Neredeyse 17 yıl önce, aralarında ABD Başkanı Donald Trump’ın şu anki Ulusal Güvenlik Danışmanı John Bolton’ın da bulunduğu, şahin politikalarını desteklemeleriyle bilinen bir grup neocon, dönemin ABD Başkanı George W. Bush’u “kitle imha silahları” olduğunu iddia ettikleri Irak’ı hızlı bir şekilde işgal etme konusunda ikna etti. ABD Enerji Ekonomisi Derneği (USAEE) tarafından yayınlanan, 4 Haziran 2008 tarihli “Irak Savaşı’nda Petrol “Fiyat Artışı’ Faktörü: Makroekonomik Bir Değerlendirme” adlı makalemde yazdığım gibi, şüpheli istihbarata dayanan ve ABD’nin en yakın müttefiklerinin tavsiyelerine karşı alınan bu karar, büyük bir mülteci krizini tetiklemesinin yanı sıra, tüm Ortadoğu’yu istikrarsızlaştırarak, ABD ekonomisinin payının 6,52 trilyon dolar olduğu küresel ekonomiye 12,584 trilyon dolara mal oldu.

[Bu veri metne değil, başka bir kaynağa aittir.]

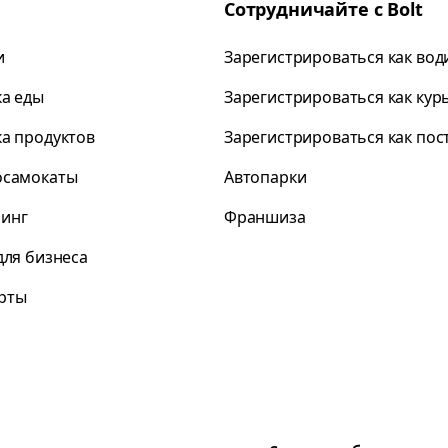
Сотрудничайте с Bolt
и
Зарегистрироваться как вод
ка еды
Зарегистрироваться как кур
ка продуктов
Зарегистрироваться как по
осамокаты
Автопарки
инг
Франшиза
для бизнеса
рты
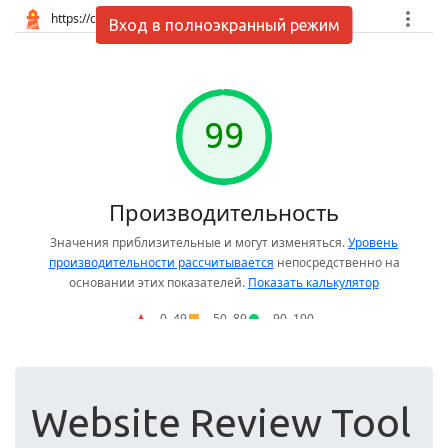
Вход в полноэкранный режим
Website Review Tool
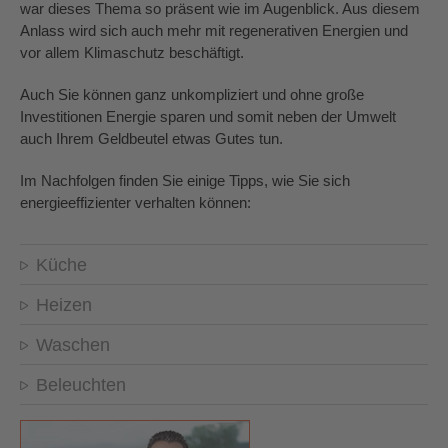
war dieses Thema so präsent wie im Augenblick. Aus diesem
Anlass wird sich auch mehr mit regenerativen Energien und
vor allem Klimaschutz beschäftigt.
Auch Sie können ganz unkompliziert und ohne große
Investitionen Energie sparen und somit neben der Umwelt
auch Ihrem Geldbeutel etwas Gutes tun.
Im Nachfolgen finden Sie einige Tipps, wie Sie sich
energieeffizienter verhalten können:
Küche
Heizen
Waschen
Beleuchten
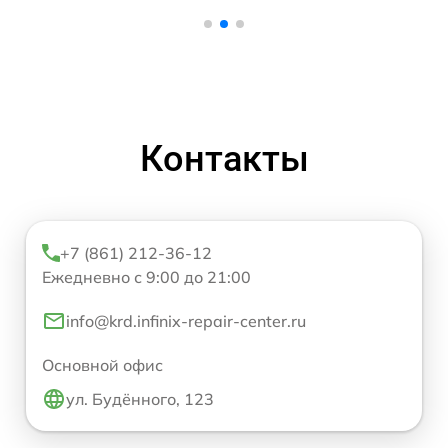
Контакты
+7 (861) 212-36-12
Ежедневно с 9:00 до 21:00
info@krd.infinix-repair-center.ru
Основной офис
ул. Будённого, 123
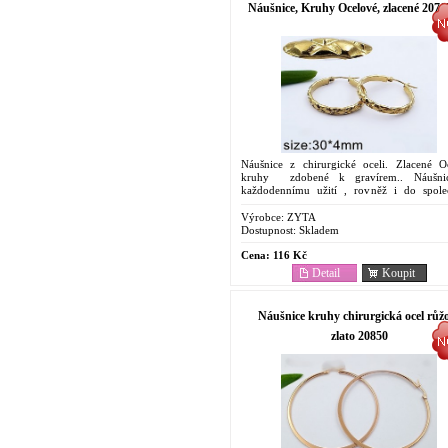
Náušnice, Kruhy Ocelové, zlacené 2076
Náušnice z chirurgické oceli. Zlacené O
kruhy zdobené k gravírem.. Náušni
každodennímu užití , rovněž i do společ
Levný Dárek. . Ocelové Antyaler
Náušnice....
Výrobce:
ZYTA
Dostupnost:
Skladem
Cena:
116 Kč
Detail
Koupit
Náušnice kruhy chirurgická ocel růž
zlato 20850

Dahası, yüz binlerce Iraklı ve yaklaşık 5.000 Amerikalı Irak’ta hayatını kaybederken, binlercesi de ya yaralandı ya da sakat kaldı.
“Bir Varil Üzerine” adlı kitabımda (2004, s. 194) belirttiğim gibi, ABD’nin 2003’te Irak’a savaş açmasının nedeni hiç kuşkusuz ülkenin devasa petrol zenginliğine el koyma arzusuydu. ABD Merkez Bankası (Fed) eski Başkanı Alan Greenspan bile, anılarında (Türbülans Çağı, 2007 s. 463) Irak savaşının büyük ölçüde petrolle ilgili olduğunu itiraf ediyor. Nitekim ABD Irak’ı işgal ederken, ülkenin paha biçilmez tarihi eserlerini ya da (askerî açıdan bakıldığında daha da şaşırtıcı olan) mühimmat tedarikini muhafaza edemezken, petrol varlıklarını korumak için büyük çaba harcadı. Dahası, her ne kadar kitle imha silahları savaşın gerekçesi olarak öne sürülürse de, o zamanlar kitle imha silahlarını geliştirme konusunda tehdit eden Kuzey Kore, petrolü olmadığı için işgal edilmedi. Ancak ABD’nin Irak’a odaklanmasıyla, Kuzey Kore nükleer bir güç haline geldi.
Büyük miktarlarda petrolü ucuza getirme hayaliyle Irak savaşını apar topar başlatan ABD’nin, savaşın başında varil başına 25 dolar olan ham petrol fiyatlarının 2008 ortalarında 130 dolara kadar yükselmesiyle bu hayali suya düştü. Nitekim Nobel ödüllü ekonomist Profesör Joseph Stiglitz, 2008 yılındaki büyük durgunluk ve petrol fiyatlarındaki artış arasında doğrudan bir bağlantı olduğunu düşünüyor.
Ezici gücü sayesinde pek çok askeri savaşı kazanan ABD bu kez savaşı kaybederken, tek bir ateş bile açmadan Irak petrol endüstrisinde dünyanın en büyük yatırımcısı olarak öne çıkan Çin ve Irak üzerinde müdahaleci siyasi etki elde eden İran ise asıl kazananlar oldu.